WORK ORDER —
In the material below, find the line with "Picture 1: xy, xz, yz;" and the line with "Picture 2: xz-96, xz-64", then output both and every line between them exactly, omitting pictures.

DATA SUPPLIED —
────────────────

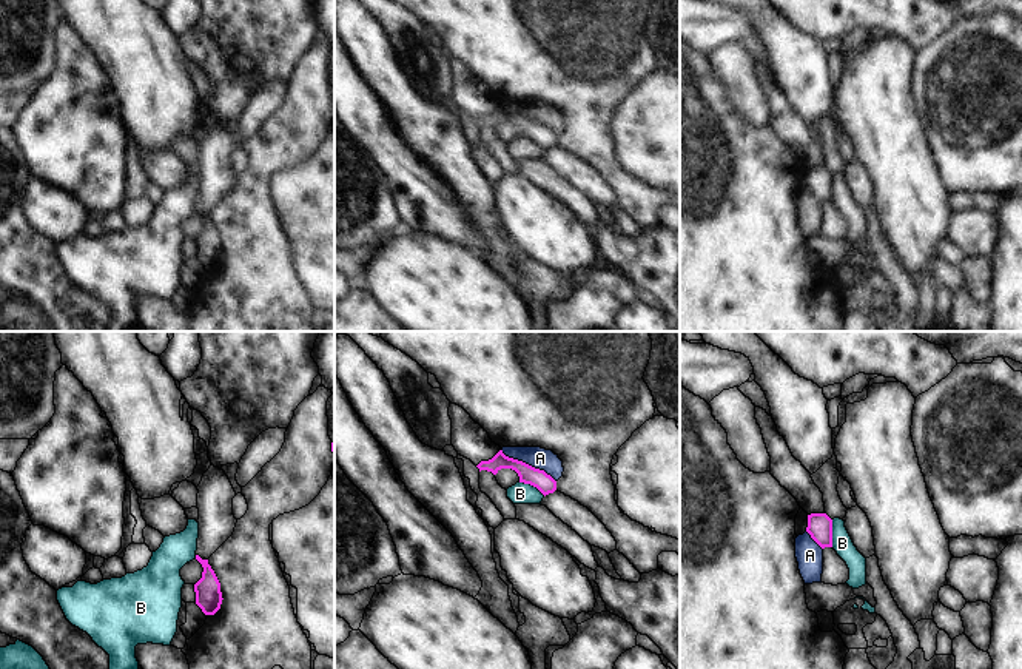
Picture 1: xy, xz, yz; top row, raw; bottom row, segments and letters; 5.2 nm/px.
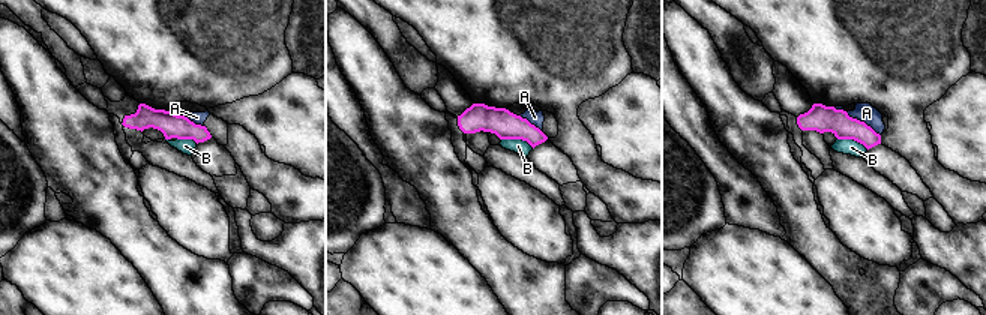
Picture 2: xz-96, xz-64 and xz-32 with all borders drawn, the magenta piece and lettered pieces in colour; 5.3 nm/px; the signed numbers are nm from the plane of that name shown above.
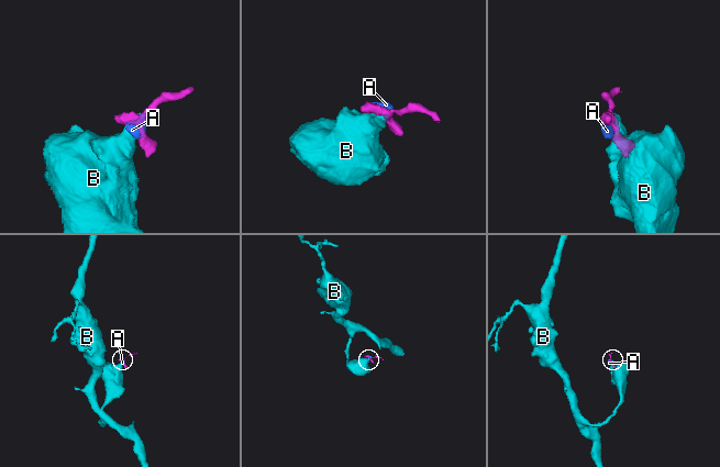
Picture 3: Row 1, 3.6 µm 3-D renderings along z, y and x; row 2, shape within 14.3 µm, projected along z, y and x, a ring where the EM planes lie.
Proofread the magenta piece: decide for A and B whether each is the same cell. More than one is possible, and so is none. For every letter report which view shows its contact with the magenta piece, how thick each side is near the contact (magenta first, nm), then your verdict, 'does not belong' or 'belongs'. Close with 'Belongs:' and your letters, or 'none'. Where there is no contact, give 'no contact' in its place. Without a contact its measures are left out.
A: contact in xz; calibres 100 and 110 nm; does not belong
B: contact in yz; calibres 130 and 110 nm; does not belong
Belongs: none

────────────────

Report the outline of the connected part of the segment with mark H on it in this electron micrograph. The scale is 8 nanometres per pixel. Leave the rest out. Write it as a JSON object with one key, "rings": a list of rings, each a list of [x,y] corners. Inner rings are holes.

────────────────

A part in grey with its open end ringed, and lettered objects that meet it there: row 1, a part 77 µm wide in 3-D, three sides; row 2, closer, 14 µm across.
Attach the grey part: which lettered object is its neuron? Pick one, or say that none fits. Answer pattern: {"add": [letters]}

────────────────

YOUR SOLUTION —
Picture 1: xy, xz, yz; top row, raw; bottom row, segments and letters; 5.2 nm/px.
Picture 2: xz-96, xz-64 and xz-32 with all borders drawn, the magenta piece and lettered pieces in colour; 5.3 nm/px; the signed numbers are nm from the plane of that name shown above.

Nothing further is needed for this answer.